> SOURCE TEXT
****

Valve has not announced a price for its new Steam Controller. It has not announced a release date either. What appears to have happened is that at least one apparent review unit surfaced early, after YouTube channel Techy Talk briefly posted what looked like a full Steam Controller review.
The video was live only briefly before disappearing. It was long enough. Reddit users captured screenshots and re-uploaded a copy to a third-party streaming site before it vanished, and the number buried near the end of the video has been the only thing the Steam community has wanted to talk about since: $99.99.
Valve has not confirmed this figure. As Steam Deck HQ noted when reporting the leak, it should be taken with a grain of salt until Valve speaks officially. But with what appears to be a near-final review unit on camera and a reviewer quoting the price directly, the figure is being treated as credible across gaming forums and news outlets covering the story.
What Techy Talk’s Review Actually Said

The review, as pieced together from those who watched it before it went offline and the re-upload covered by Notebookcheck, was broadly positive about the hardware. The dual trackpads drew the most praise — by default, the right pad acts as a cursor and the left handles scrolling, which the reviewer presented as one of the Steam Controller’s strongest arguments for PC gaming on the couch.
The two headline complaints were more specific. First, the rechargeable battery is not easily swappable. Second, the surface finish: the reviewer described the controller body as rough-textured plastic that becomes slippery with dry hands, and said a soft-touch coating or rubber grip material would have been preferable at this price point.
Other notes from the review flagged by those who watched it included no audio jack, no swappable thumbstick parts or trigger-stop controls, and low-latency wireless handled through the Steam Controller Puck, which also doubles as a magnetic charger.

****

> INFORMATION SHOWN

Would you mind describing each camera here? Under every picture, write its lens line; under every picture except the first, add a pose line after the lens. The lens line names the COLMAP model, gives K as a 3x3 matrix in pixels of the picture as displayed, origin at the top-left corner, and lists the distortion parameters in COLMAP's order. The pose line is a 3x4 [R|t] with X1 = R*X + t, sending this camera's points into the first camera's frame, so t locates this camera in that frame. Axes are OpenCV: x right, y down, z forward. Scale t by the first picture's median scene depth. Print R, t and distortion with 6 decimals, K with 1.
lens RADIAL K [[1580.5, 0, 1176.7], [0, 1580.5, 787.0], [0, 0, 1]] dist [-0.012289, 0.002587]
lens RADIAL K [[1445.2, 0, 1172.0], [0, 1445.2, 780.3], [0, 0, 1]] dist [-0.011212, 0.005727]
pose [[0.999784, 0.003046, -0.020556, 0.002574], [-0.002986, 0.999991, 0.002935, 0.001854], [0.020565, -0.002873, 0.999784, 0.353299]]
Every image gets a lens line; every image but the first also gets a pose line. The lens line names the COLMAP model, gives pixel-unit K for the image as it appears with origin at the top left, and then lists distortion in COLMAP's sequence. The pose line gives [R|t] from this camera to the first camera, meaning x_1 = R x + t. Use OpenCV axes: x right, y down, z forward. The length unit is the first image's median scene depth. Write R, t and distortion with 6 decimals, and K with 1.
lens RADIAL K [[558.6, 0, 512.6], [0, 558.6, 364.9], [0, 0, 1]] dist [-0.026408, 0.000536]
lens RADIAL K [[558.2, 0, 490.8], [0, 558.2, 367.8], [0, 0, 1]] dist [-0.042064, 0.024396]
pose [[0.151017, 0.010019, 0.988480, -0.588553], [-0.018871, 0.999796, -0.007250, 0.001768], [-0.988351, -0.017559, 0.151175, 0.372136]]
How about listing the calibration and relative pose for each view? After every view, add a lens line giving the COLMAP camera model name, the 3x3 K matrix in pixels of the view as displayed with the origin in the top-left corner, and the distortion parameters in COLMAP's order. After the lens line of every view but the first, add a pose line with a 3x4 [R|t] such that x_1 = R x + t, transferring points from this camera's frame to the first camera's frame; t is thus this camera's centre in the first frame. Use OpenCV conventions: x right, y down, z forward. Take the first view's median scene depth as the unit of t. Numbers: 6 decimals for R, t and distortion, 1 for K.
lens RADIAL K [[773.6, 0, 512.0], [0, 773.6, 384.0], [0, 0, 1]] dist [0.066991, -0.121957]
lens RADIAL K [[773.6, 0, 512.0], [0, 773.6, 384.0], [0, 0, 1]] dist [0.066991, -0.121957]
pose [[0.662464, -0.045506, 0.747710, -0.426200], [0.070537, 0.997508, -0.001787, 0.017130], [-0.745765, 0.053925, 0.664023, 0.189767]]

****

> YOUR TASKS
• 1. Reproduce the Steam Controller article verbatim, starting at "Valve has not announced" and ending at "about since: $99.99.".
• 2. Write the next part of the Steam Controller article, picking up right after its final sentence.

> TASK-BY-TASK ANSWERS
• 1.
Valve has not announced a price for its new Steam Controller. It has not announced a release date either. What appears to have happened is that at least one apparent review unit surfaced early, after YouTube channel Techy Talk briefly posted what looked like a full Steam Controller review.
The video was live only briefly before disappearing. It was long enough. Reddit users captured screenshots and re-uploaded a copy to a third-party streaming site before it vanished, and the number buried near the end of the video has been the only thing the Steam community has wanted to talk about since: $99.99.

• 2.
On the price itself, Techy Talk was direct in the now-removed video: “At $99, it’s not cheap — but it’s only $25 more than a PS5 controller and it can do so much more. And it’s still half the price of most premium controllers.”
How Reddit Reacted
The response across Reddit was immediate and split roughly along the lines of those who had been following the controller closely and those encountering the price for the first time.
The negative camp was loud. According to VICE’s coverage of the leak, one commenter put it plainly: “If it’s a hundred I’m out. I paid $50 for my original Steam Controller and loved it. Was willing to spend $80 on impulse but now I’ll wait until my Elite controller fails in some way.” Another user declared the price “way too much” after expecting a ceiling of $80. A third comment captured the gap between community expectations and reality: “Some people are going to be shocked. The Steam Machine and Steam Controller subreddits insisted it needs to be $60 or lower.”
The more measured responses acknowledged the hardware spec list. The TMR thumbsticks, four LRA haptic motors, 6-axis IMU, four rear grip buttons, 35-plus hour battery life, and three connection options represent what reviewers and community members noted as a meaningful step above what a standard $65–$75 gamepad offers. Steam Deck HQ’s own take was that the features do justify the ask, even if the price landed higher than expected. The dual trackpads — rare among mainstream standalone controllers — are the clearest argument that this is not a straight comparison to a DualSense or an Xbox Wireless Controller.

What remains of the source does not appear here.